Se meu irmão, minha tia e minha prima, os únicos parentes que me restavam no mundo, os dois primeiros que me haviam criado desde bem tenros anos, Anica que fora minha camarada da infância, quase minha irmã, assim tão cruelmente me enganavam, que podia eu esperar dos estranhos e dos indiferentes?...

E o armênio aconselhar-me que me abstivesse da visão do mal! que erro! devo eu preferir viver iludido e vitima cega, estúpida, entregue de corpo e alma àqueles que abusam da minha inocência e simplicidade para sacrificar-me ao seu egoísmo e à sua ambição criminosa ?

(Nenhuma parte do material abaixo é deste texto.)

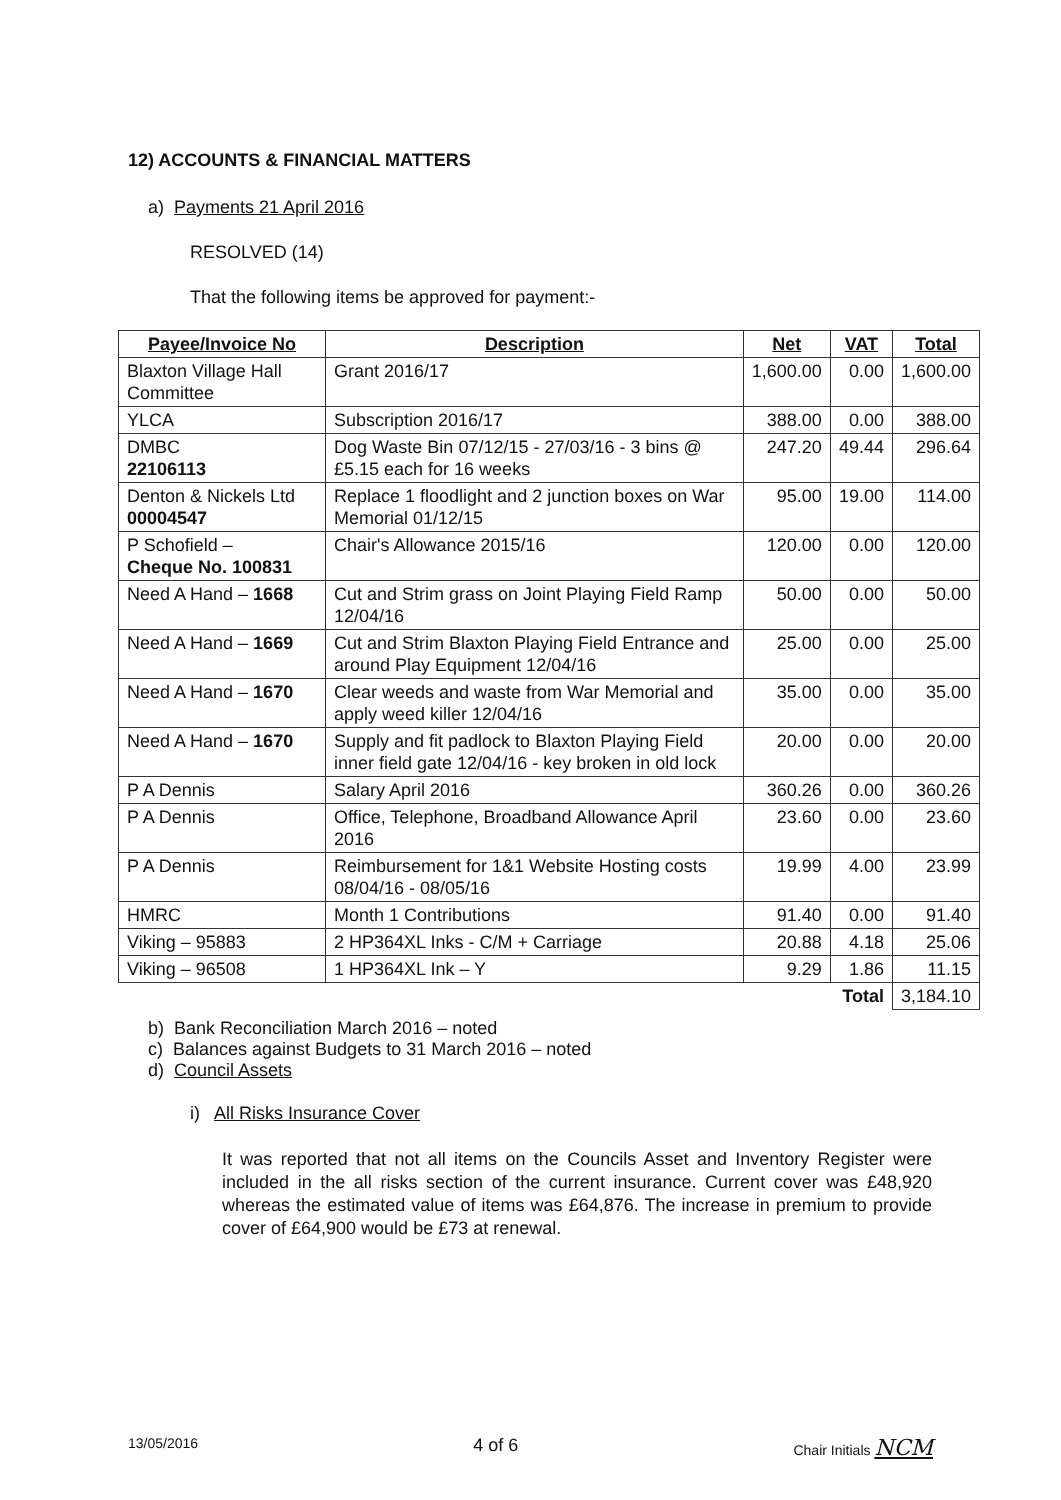12) ACCOUNTS & FINANCIAL MATTERS
a) Payments 21 April 2016
RESOLVED (14)
That the following items be approved for payment:-
| Payee/Invoice No | Description | Net | VAT | Total |
| --- | --- | --- | --- | --- |
| Blaxton Village Hall Committee | Grant 2016/17 | 1,600.00 | 0.00 | 1,600.00 |
| YLCA | Subscription 2016/17 | 388.00 | 0.00 | 388.00 |
| DMBC 22106113 | Dog Waste Bin 07/12/15 - 27/03/16 - 3 bins @ £5.15 each for 16 weeks | 247.20 | 49.44 | 296.64 |
| Denton & Nickels Ltd 00004547 | Replace 1 floodlight and 2 junction boxes on War Memorial 01/12/15 | 95.00 | 19.00 | 114.00 |
| P Schofield – Cheque No. 100831 | Chair's Allowance 2015/16 | 120.00 | 0.00 | 120.00 |
| Need A Hand – 1668 | Cut and Strim grass on Joint Playing Field Ramp 12/04/16 | 50.00 | 0.00 | 50.00 |
| Need A Hand – 1669 | Cut and Strim Blaxton Playing Field Entrance and around Play Equipment 12/04/16 | 25.00 | 0.00 | 25.00 |
| Need A Hand – 1670 | Clear weeds and waste from War Memorial and apply weed killer 12/04/16 | 35.00 | 0.00 | 35.00 |
| Need A Hand – 1670 | Supply and fit padlock to Blaxton Playing Field inner field gate 12/04/16 - key broken in old lock | 20.00 | 0.00 | 20.00 |
| P A Dennis | Salary April 2016 | 360.26 | 0.00 | 360.26 |
| P A Dennis | Office, Telephone, Broadband Allowance April 2016 | 23.60 | 0.00 | 23.60 |
| P A Dennis | Reimbursement for 1&1 Website Hosting costs 08/04/16 - 08/05/16 | 19.99 | 4.00 | 23.99 |
| HMRC | Month 1 Contributions | 91.40 | 0.00 | 91.40 |
| Viking – 95883 | 2 HP364XL Inks - C/M + Carriage | 20.88 | 4.18 | 25.06 |
| Viking – 96508 | 1 HP364XL Ink – Y | 9.29 | 1.86 | 11.15 |
| | | | Total | 3,184.10 |
b) Bank Reconciliation March 2016 – noted
c) Balances against Budgets to 31 March 2016 – noted
d) Council Assets
i) All Risks Insurance Cover
It was reported that not all items on the Councils Asset and Inventory Register were included in the all risks section of the current insurance. Current cover was £48,920 whereas the estimated value of items was £64,876. The increase in premium to provide cover of £64,900 would be £73 at renewal.
13/05/2016 4 of 6 Chair Initials NCM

— Oh! mil vezes. não! a visão do mal me envenenará talvez a vida; mas há de ser o meu escudo contra os pérfidos, e me acenderá luz para livrar-me dos laços da traição.

Eu sinto já que a minha miopia moral vai se desvanecendo sob o influxo de uma ciência amarga, desconsoladora, triste, comprimente; a ciência do mal; em todo caso porém ciência.

Eu já compreendo e reflito; já sei meditar, e resolver por mim; não sou mais o pupilo perpétuo do mano Américo. A visão do mal emancipou-me.

Dói-me ter perdido a suave, a deleitosa crença da lealdade do amor dos parentes; dói-me, porém acabo de perdê-la.